The government of Egypt legalized 125 churches and their adjacent buildings, which until now functioned without a permit for use, Al-Ahram reported. This brings the total number of Christian churches and service buildings granted legal status to 2,526, said cabinet spokesman Nader Saad. There are 5,540 requests for the legalization of temple buildings.
Egypt’s parliament voted a law on the construction and renovation of Christian churches in 2016. A year later, a government commission chaired by the prime minister was established to legalize church buildings in accordance with the new regulations. It involves representatives of the Christian community, several ministries, as well as the security services, intelligence services and the state regulator.
The new legislation replaces a 1934 law that required the construction of a new Christian church to meet ten requirements, including not being close to schools, canals, government buildings, railway lines and even residential areas, according to a Vatican News publication. “. Under the old rules, building permits were issued only by presidential decree.
In practice, these strict requirements make the construction of new churches impossible. However, Christian communities in Egypt often violate them and build temples without permission.
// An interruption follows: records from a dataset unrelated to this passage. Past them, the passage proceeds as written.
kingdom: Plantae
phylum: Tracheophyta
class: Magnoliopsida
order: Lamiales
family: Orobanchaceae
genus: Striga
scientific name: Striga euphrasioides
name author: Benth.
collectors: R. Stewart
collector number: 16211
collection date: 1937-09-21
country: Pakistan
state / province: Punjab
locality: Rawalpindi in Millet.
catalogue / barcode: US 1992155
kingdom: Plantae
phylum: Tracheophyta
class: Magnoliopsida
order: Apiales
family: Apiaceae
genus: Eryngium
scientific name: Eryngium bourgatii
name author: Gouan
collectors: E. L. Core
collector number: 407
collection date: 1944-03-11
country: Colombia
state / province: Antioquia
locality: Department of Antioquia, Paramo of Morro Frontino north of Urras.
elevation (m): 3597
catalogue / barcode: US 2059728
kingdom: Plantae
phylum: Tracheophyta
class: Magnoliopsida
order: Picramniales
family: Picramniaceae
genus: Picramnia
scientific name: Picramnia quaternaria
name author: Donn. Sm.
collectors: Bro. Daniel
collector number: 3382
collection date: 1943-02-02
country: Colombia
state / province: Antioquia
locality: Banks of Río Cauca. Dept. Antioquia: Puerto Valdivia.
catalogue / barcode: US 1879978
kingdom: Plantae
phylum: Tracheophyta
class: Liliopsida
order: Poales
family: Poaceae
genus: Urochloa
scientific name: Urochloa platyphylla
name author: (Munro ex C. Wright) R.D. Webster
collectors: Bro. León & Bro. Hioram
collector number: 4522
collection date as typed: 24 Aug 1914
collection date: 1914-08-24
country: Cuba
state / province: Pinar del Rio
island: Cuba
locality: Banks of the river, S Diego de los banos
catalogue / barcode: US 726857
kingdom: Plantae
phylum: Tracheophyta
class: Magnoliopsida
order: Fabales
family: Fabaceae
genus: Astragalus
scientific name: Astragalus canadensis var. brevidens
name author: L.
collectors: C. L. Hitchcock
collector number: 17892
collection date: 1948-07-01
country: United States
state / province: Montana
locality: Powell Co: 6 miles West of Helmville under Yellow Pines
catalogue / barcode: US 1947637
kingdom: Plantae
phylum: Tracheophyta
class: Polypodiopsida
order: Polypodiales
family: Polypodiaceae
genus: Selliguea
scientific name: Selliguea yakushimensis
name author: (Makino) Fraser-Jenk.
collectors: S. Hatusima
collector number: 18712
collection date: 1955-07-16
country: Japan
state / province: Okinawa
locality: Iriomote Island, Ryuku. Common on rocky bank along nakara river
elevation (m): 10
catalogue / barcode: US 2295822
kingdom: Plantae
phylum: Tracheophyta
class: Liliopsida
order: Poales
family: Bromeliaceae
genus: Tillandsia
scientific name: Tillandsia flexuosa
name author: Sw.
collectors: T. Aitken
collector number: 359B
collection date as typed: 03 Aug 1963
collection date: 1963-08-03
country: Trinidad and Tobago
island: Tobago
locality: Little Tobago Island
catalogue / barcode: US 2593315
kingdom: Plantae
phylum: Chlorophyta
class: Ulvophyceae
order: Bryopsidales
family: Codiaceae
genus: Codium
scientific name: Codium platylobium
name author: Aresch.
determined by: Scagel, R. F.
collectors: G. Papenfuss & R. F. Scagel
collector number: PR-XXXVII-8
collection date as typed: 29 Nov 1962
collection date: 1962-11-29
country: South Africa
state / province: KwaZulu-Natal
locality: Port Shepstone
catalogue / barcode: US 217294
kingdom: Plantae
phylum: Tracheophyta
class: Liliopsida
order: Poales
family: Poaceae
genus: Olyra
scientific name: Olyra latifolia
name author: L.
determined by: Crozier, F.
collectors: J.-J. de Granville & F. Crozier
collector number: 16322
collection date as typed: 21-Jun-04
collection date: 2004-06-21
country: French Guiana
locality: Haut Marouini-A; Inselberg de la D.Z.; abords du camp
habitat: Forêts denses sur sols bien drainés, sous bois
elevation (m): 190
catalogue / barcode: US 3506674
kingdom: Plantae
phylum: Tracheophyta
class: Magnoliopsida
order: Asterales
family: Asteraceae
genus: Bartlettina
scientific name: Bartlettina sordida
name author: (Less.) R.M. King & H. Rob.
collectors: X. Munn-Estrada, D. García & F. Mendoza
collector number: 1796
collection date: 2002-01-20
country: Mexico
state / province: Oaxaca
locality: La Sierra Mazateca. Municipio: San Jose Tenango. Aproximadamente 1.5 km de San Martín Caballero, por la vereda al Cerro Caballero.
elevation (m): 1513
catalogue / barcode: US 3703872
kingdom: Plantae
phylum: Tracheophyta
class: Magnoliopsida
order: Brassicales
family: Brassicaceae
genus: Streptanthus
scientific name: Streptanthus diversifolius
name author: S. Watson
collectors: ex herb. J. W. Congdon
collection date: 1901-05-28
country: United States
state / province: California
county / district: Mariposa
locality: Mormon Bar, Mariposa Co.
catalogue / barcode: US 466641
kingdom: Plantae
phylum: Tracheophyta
To solve this problem, Egypt’s 2014 constitution included Article 325, which mandated the adoption of a new law guaranteeing the freedom of religious practice for Christians.
Between 2014 and 2017, the Egyptian authorities allocated plots for the construction of thirty churches in newly built cities, and in 2018 for another eight. Among them is the largest Christian temple in the Middle East – “Nativity” in the new administrative capital, which was opened at the beginning of 2019. Egypt’s head of state, President Abdel-Fattah al-Sisi, has made religious freedom and the protection of Christians one of the slogans of his policy.
Christians are estimated to be over ten percent of Egypt’s population, or over ten million. About 95 percent of them belong to the Coptic Orthodox Church. In 2016 and 2017, several cruel and bloody attacks were committed against the Christian minority in the country. A military court sentenced 17 people to death in connection with the attacks, but daily outbreaks of violence and discrimination against the Christian minority continue.